Les erreurs les plus fréquentes sur chantier

  • Oublier de compter le poids propre du linteau béton.
  • Sous estimer l’effet d’un plancher qui s’appuie juste au dessus de la baie.
  • Prévoir des appuis trop courts dans un matériau friable.
  • Confondre largeur d’ouverture et longueur totale du linteau.
  • Négliger le ferraillage et croire que le béton seul suffit en flexion.
  • Décoffrer trop tôt ou charger l’ouvrage avant durcissement suffisant.

Cas particuliers où il faut impérativement un calcul professionnel

Le recours à un ingénieur structure ou à un bureau d’études devient prioritaire dans plusieurs situations : mur porteur ancien, maison en pierre, ouverture très large, présence d’un étage, dalle béton, charpente traditionnelle lourde, façade fissurée, reprise en sous oeuvre, suppression d’un poteau, zone sismique ou travaux touchant un mur mitoyen. Dans ces cas, un simple prédimensionnement n’est pas assez fiable pour décider de l’intervention.

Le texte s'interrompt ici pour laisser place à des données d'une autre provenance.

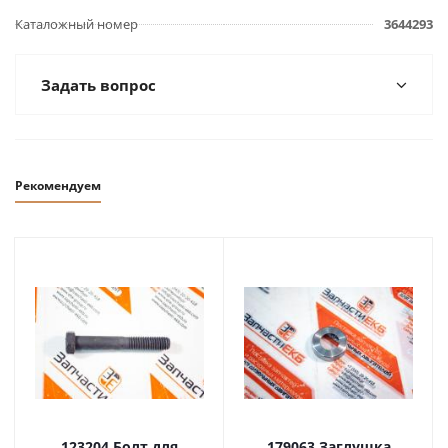
Каталожный номер
3644293
Задать вопрос
Рекомендуем
123204 Болт для
179063 Заглушка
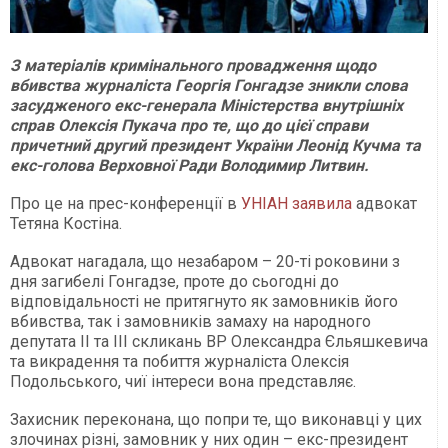
З матеріалів кримінального провадження щодо
вбивства журналіста Георгія Гонгадзе зникли слова
засудженого екс-генерала Міністерства внутрішніх
справ Олексія Пукача про те, що до цієї справи
причетний другий президент України Леонід Кучма та
екс-голова Верховної Ради Володимир Литвин.
Про це на прес-конференції в
УНІАН заявила
адвокат
Тетяна Костіна.
Адвокат нагадала, що незабаром – 20-ті роковини з
дня загибелі Гонгадзе, проте до сьогодні до
відповідальності не притягнуто як замовників його
вбивства, так і замовників замаху на народного
депутата II та III скликань ВР Олександра Єльяшкевича
та викрадення та побиття журналіста Олексія
Подольського, чиї інтереси вона представляє.
Захисник переконана, що попри те, що виконавці у цих
злочинах різні, замовник у них один – екс-президент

Comment interpréter le résultat du calculateur

Le calculateur retourne une section recommandée, une charge linéaire totale, un moment fléchissant et une longueur totale de linteau. La section recommandée est proposée en centimètres, selon l’épaisseur du mur et une hauteur arrondie à des valeurs constructives usuelles. La charge linéaire totale permet de visualiser l’intensité de la sollicitation. Le moment fléchissant donne l’effort principal que le linteau devra reprendre. Enfin, la longueur totale inclut les appuis de chaque côté et sert à préparer le coffrage, le pré linteau ou l’élément préfabriqué.

Si vous obtenez un résultat proche des limites pratiques, par exemple une grande hauteur de linteau pour une baie finalement modeste, c’est souvent le signe qu’une surcharge importante agit sur l’ouverture. Cela peut venir d’un plancher, d’un mur d’étage ou d’une maçonnerie très dense. Dans ce cas, il ne faut pas chercher à réduire arbitrairement la section « parce que cela se fait souvent ». Une vérification réelle de la descente de charges s’impose.

Conseils de mise en oeuvre

  1. Préparer des appuis propres, plans et résistants.
  2. Respecter le diamètre, le nombre de barres et l’enrobage prévus.
  3. Employer un béton homogène et correctement compacté.
  4. Maintenir le coffrage et l’étaiement le temps nécessaire.
  5. Eviter les percements ultérieurs dans la zone tendue basse du linteau.

Sources techniques et ressources d’autorité

Conclusion

Le calcul d’un linteau béton au dessus d’une fenêtre n’est pas seulement une question de largeur de baie. C’est une petite étude structurelle qui combine géométrie, charges, matériau, appuis et mode constructif. Un outil de prédimensionnement bien conçu permet d’éviter les erreurs grossières, de comparer plusieurs hypothèses et de préparer un projet avec plus de rigueur. Cependant, dès que le contexte devient porteur, ancien ou fortement chargé, la validation par un professionnel qualifié reste la meilleure garantie de durabilité et de sécurité.